→ Trecho do texto
Emendas parlamentares não vão desaparecer. Muitas vezes retratadas com desconfiança no noticiário, as emendas parlamentares no Brasil são a forma como deputados e senadores destinam recursos do Orçamento federal para finalidades específicas, como a construção de um posto de saúde ou uma obra de infraestrutura urbana. Apesar de esse mecanismo existir no país há muitos anos, o seu destaque recente deve-se ao aumento expressivo dos valores alocados.
Segundo dados da recém-lançada Central das Emendas, plataforma colaborativa que organiza informações sobre emendas parlamentares, os valores empenhados nesse mecanismo saltaram de R$ 4 bilhões em 2015 para R$ 46 bilhões em 2024, um aumento de mais de dez vezes em uma década. Nos últimos cinco anos, o montante representou em torno de um quinto das despesas discricionárias do governo federal. Ou seja, boa parte do recurso que o governo pode escolher como gastar, excetuando as despesas pré-definidas como o pagamento de salários, está sendo definido por parlamentares.
Esse crescimento revela uma mudança estrutural. Desde 2016, as emendas individuais tornaram-se impositivas e os parlamentares ganharam autonomia para direcionar verbas sem depender do aval do Executivo. Sem o controle das emendas individuais, governo e congresso criaram as emendas de relator, iniciadas em 2020 e proibidas pelo Supremo Tribunal Federal em 2022, e ampliaram as de comissão, que saltaram de R$ 308 milhões, em 2022, para mais de R$ 8 bilhões, em 2023, conforme registra a Central das Emendas.

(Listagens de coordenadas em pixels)
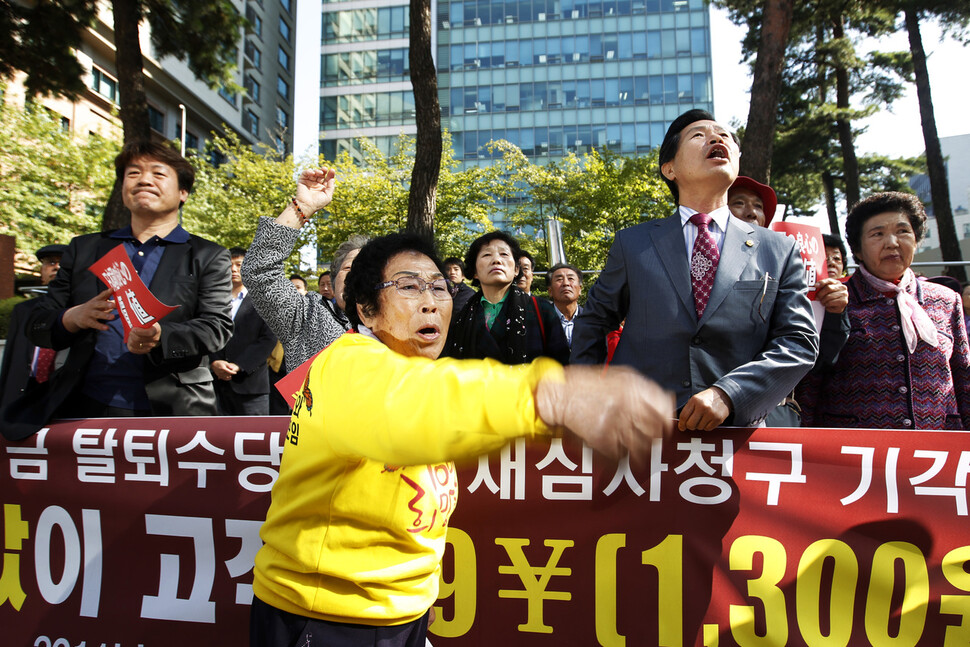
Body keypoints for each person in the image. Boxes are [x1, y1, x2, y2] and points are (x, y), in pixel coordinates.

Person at [250, 232, 675, 647]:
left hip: (397, 613)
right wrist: (552, 397)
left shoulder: (416, 369)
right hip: (323, 617)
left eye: (439, 286)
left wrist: (420, 594)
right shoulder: (347, 363)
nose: (431, 301)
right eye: (409, 286)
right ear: (367, 310)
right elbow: (419, 409)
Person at [572, 109, 818, 431]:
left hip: (738, 437)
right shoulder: (633, 243)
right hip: (638, 432)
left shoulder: (779, 249)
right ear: (669, 168)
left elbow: (798, 342)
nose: (716, 138)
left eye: (725, 135)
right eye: (698, 135)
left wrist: (730, 394)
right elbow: (593, 321)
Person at [1, 141, 233, 440]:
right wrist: (72, 317)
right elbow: (37, 324)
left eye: (158, 174)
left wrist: (160, 336)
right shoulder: (85, 249)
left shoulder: (207, 255)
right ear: (123, 189)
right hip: (82, 406)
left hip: (174, 410)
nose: (144, 180)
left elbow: (217, 327)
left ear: (183, 192)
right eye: (133, 173)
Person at [798, 192, 970, 429]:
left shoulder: (946, 300)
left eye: (902, 231)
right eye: (877, 234)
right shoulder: (832, 299)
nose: (892, 242)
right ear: (857, 250)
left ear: (917, 239)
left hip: (937, 450)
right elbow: (810, 381)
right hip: (856, 452)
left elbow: (963, 375)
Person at [727, 177, 850, 425]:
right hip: (708, 412)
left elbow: (821, 356)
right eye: (738, 203)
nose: (751, 212)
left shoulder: (788, 272)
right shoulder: (696, 267)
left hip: (776, 415)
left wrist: (836, 314)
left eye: (758, 207)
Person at [241, 168, 370, 371]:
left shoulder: (405, 326)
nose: (358, 277)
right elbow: (260, 271)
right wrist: (302, 207)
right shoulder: (307, 316)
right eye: (349, 268)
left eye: (369, 270)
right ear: (334, 281)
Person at [445, 231, 569, 365]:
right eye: (487, 255)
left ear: (516, 269)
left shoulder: (542, 310)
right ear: (474, 272)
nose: (496, 260)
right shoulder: (461, 316)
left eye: (504, 254)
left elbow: (561, 366)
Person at [210, 248, 278, 415]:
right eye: (229, 265)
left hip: (251, 386)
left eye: (239, 265)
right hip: (216, 384)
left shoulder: (264, 300)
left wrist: (239, 365)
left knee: (254, 437)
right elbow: (205, 332)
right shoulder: (212, 298)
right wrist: (214, 362)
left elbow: (268, 339)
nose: (233, 269)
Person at [0, 244, 67, 411]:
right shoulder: (23, 310)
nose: (56, 267)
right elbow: (10, 357)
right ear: (42, 271)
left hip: (62, 395)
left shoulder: (83, 309)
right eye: (51, 263)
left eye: (63, 262)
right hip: (22, 393)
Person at [548, 262, 584, 347]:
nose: (566, 283)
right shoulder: (539, 321)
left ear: (580, 289)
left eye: (571, 278)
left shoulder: (592, 320)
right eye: (559, 279)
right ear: (550, 291)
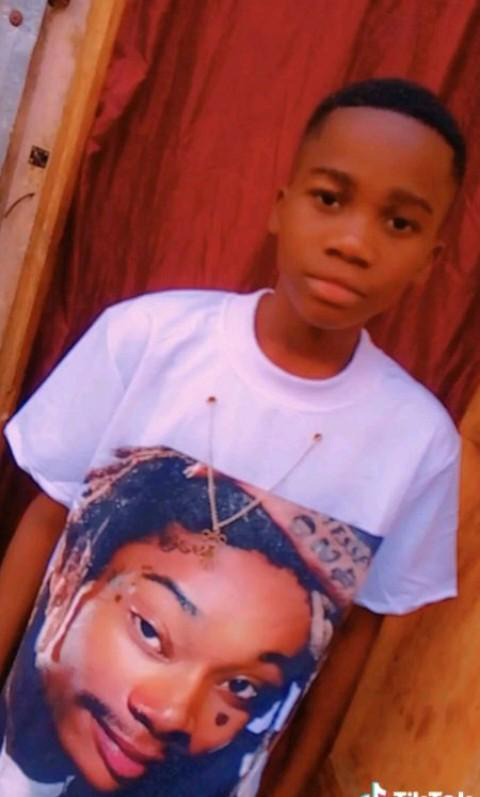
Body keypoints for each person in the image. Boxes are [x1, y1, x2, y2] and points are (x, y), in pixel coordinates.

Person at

→ Lista de exercícios
**1.** De acordo com o texto sobre emendas parlamentares, a partir de que ano as emendas individuais passaram a ser impositivas?
**2.** Transcreva do texto sobre emendas parlamentares o trecho que começa em "Esse crescimento revela" e segue até "Central das Emendas.".
Baseie-se somente no texto, sem recorrer aos itens.

→ Respostas dos exercícios
**1.** A partir de 2016.

**2.**
Esse crescimento revela uma mudança estrutural. Desde 2016, as emendas individuais tornaram-se impositivas e os parlamentares ganharam autonomia para direcionar verbas sem depender do aval do Executivo. Sem o controle das emendas individuais, governo e congresso criaram as emendas de relator, iniciadas em 2020 e proibidas pelo Supremo Tribunal Federal em 2022, e ampliaram as de comissão, que saltaram de R$ 308 milhões, em 2022, para mais de R$ 8 bilhões, em 2023, conforme registra a Central das Emendas.